An Anchor For Our Tongues, HT to Challies. “Preachers and authors do it all the time. They quote the English definition of a word or refer to its linguistic roots as a way to ground their argument, to establish the meaning of a term or concept. Then they move on, seemingly convinced that they have offered up enough evidence for their audience to trust that they are indeed communicating the true sense of that term. What is not often realized is that, for the Christian, this kind of appeal to the dictionary or history is actually an inadequate grounding.”
In Praise of Stuff, HT to Samuel James, resonates with me. It doesn’t advocate for materialism, but argues that “Experiences matter more than things” is not always right. “There are people whose long-finished lives are only dimly known to me, but whom I meet and cherish every year in the physical memorabilia they handed down: great grandmother’s silver, pottery made by my grandfather’s sister. Even ridiculous kitsch can gain a new dignity this way. Each Thanksgiving I greet a grinning plastic monkey that was my great Aunt Gertrude’s. I would miss him greatly if he were ever gone.”
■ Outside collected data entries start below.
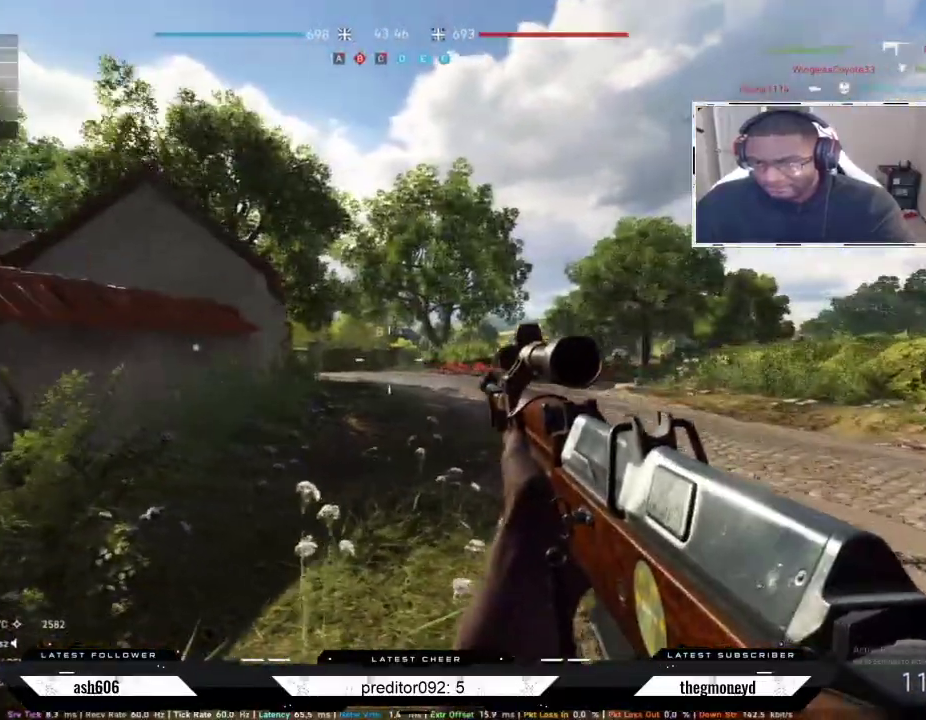
{"keys": ["d", "shift", "w"], "mouse": [], "events": [[333, "w", "down"], [350, "shift", "down"]]}
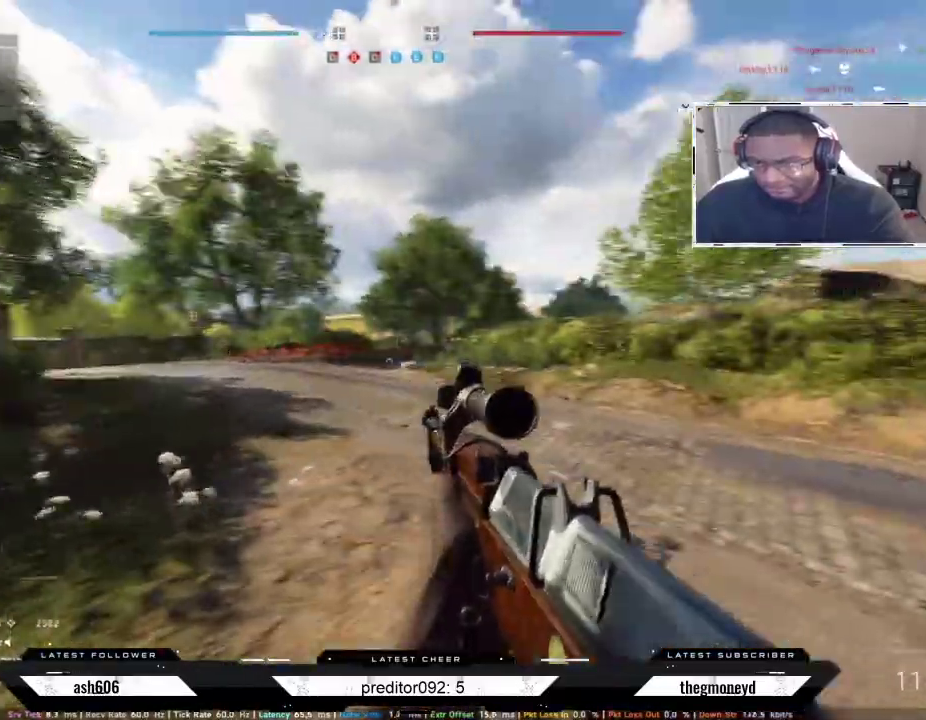
{"keys": ["d", "shift", "w"], "mouse": [], "events": []}
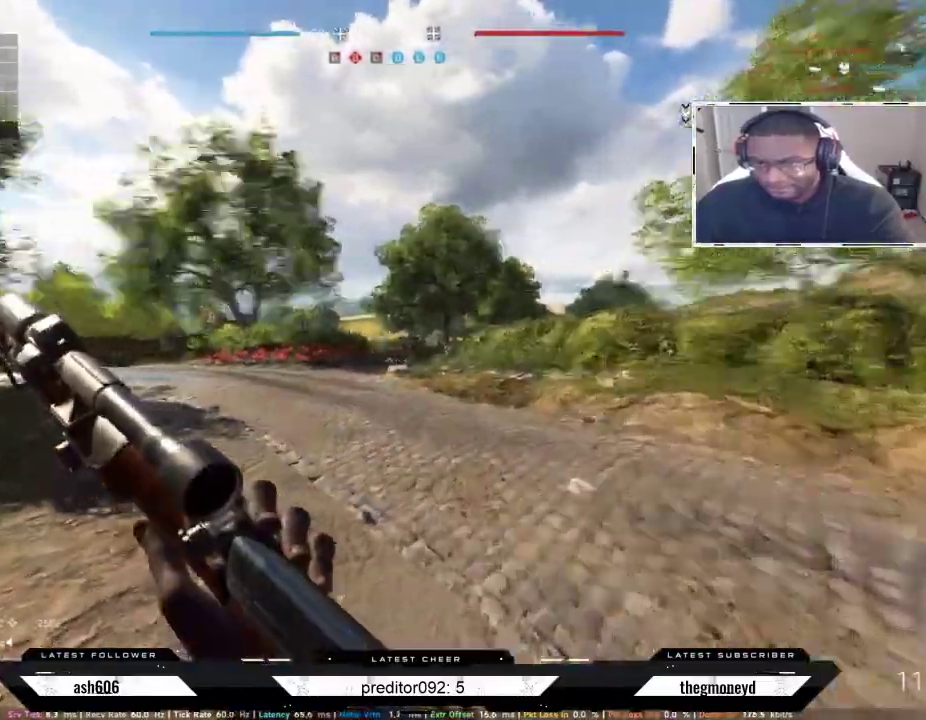
{"keys": ["d", "shift", "w"], "mouse": [], "events": []}
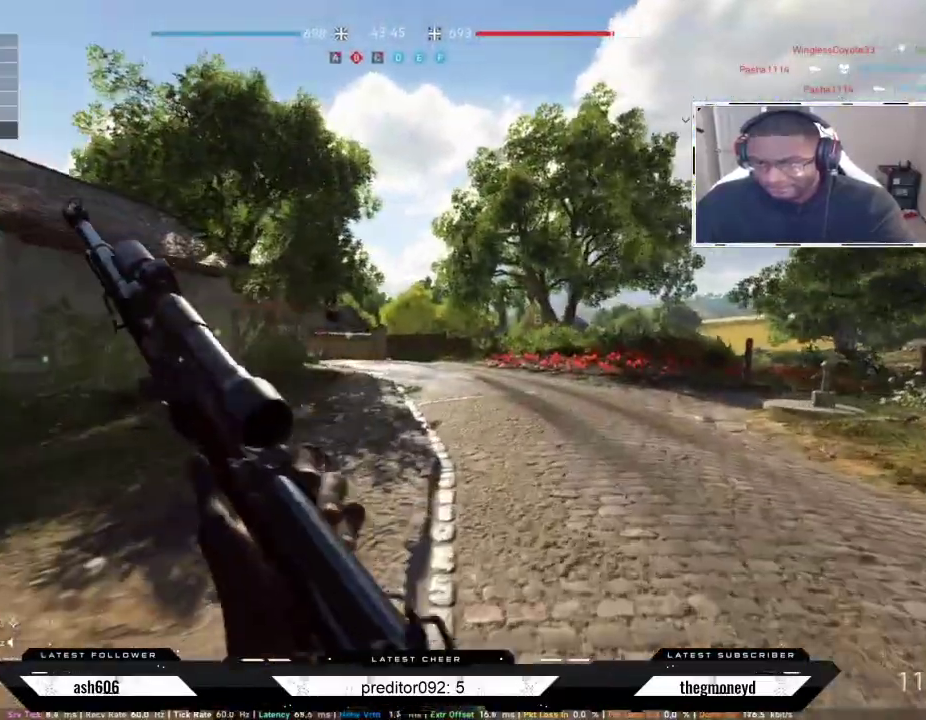
{"keys": ["d", "shift", "w"], "mouse": [], "events": []}
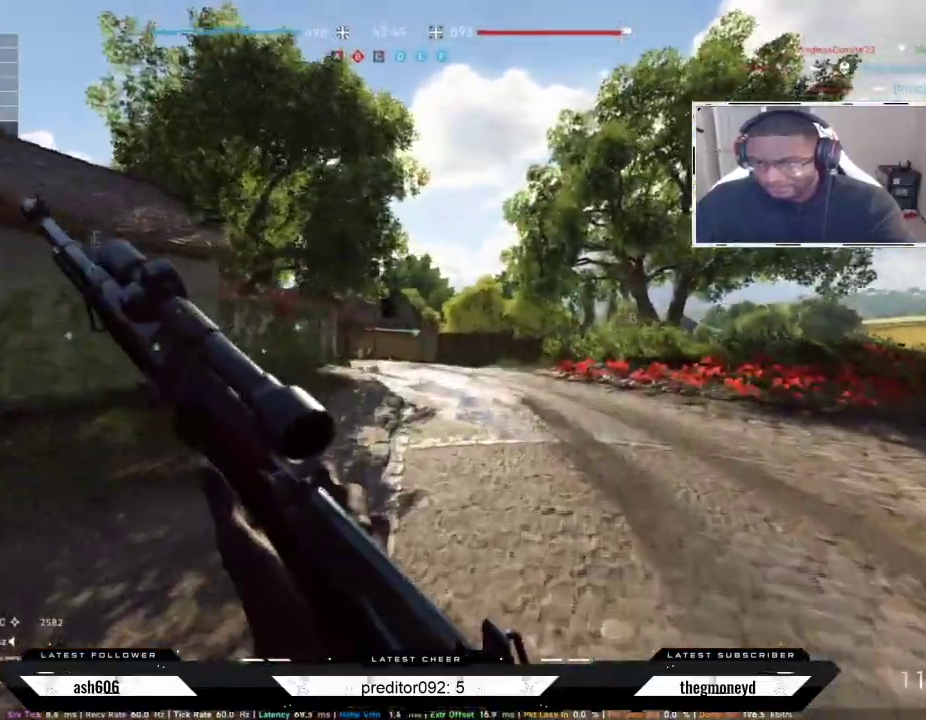
{"keys": ["d", "shift", "w"], "mouse": [], "events": []}
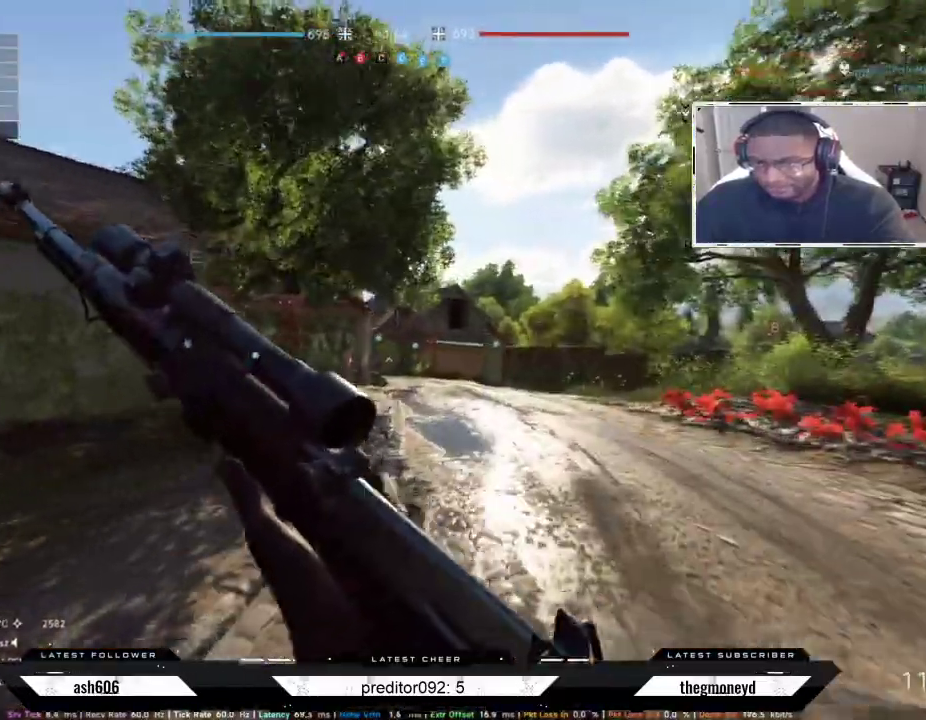
{"keys": ["d", "shift", "w"], "mouse": [], "events": [[167, "shift", "up"], [167, "w", "up"], [367, "shift", "down"], [367, "w", "down"]]}
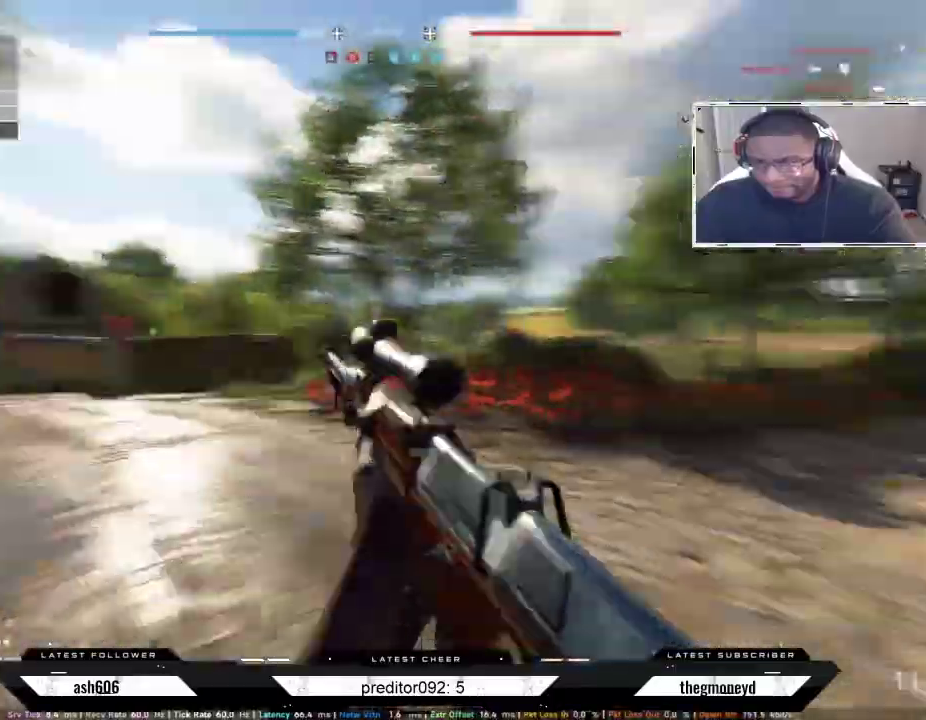
{"keys": ["d", "shift", "w"], "mouse": [], "events": []}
Six Questions You Should Ask at the Beginning of 2023, HT to Challies. I don’t think we’re too far into the new year to consider these. “What I started doing a couple of years ago was to abandon the idea of New Year’s resolutions and instead start thinking about what I wanted to focus on for the next year in early December. Then I started implementing changes that would make progress on my goals before the new year begins. What this allowed me to do was to get out of the habit of thinking the new year would magically change me into a new person.”
Start the Year Small: Wisdom for Setting New Goals, HT to Challies. “Our flesh keeps us on the couch, waiting for opportunities that appear to promise instant and immense impact. Those who constantly dream of the big victory often overlook the small decisions required to get there.”
The Pro-Life Cause Nobody Marches For. “Ultimately, I had to reckon with what it meant to believe that all people have inherent, God-given worth when everything we give value to is stripped away. It has been a long and painful process, and a sanctifying one—the kind that teaches you to view others who are struggling to understand the size and significance of human dignity through the eyes of tender compassion.”
The Kevin DeYoung article is exactly what I needed to hear today, along with reading about Abraham pleading with God for the righteous few in Sodom. We can only do what God specifically calls us to, and sometimes it’s “only” a prayer.
Kevin’s article was very helpful for me, too. We can get so weighed down with everything that needs to be done. We only have to do what God has for us at this moment. The hard thing sometimes is discovering what that is–but He promises to lead us as we seek Him. And prayer is often the best thing we could do.
Thank you Barbara. I read these often and comment seldom. This bit from your last laudable link has me, at the moment, in convicted and grateful tears:
“To embrace the Imago Dei means to refuse to parent by shame because my children are each stamped with God’s image. It requires me to resist the urge to manipulate my husband because he’s made in God’s image too. It mandates that I never participate in mudslinging, slander, or harsh talk because the people on the other side of every conversation or screen have immense value to God. It means that my friend caught in addiction never becomes a lost cause.
To follow Jesus is to be profoundly, unswervingly, unashamedly pro-life since He declared, “I have come so that they may have life and have it in abundance” (John 10:10).”
Thanks so much for commenting, Abigail. Seeing others as made in God’s image makes such a difference in how we think of them and treat them. I’m afraid I have many regrets over not regarding people that way over the years. May God give us grace to see them as He does.
Just read several of these. You consistently find such good, helpful things online, Barbara! Thank you.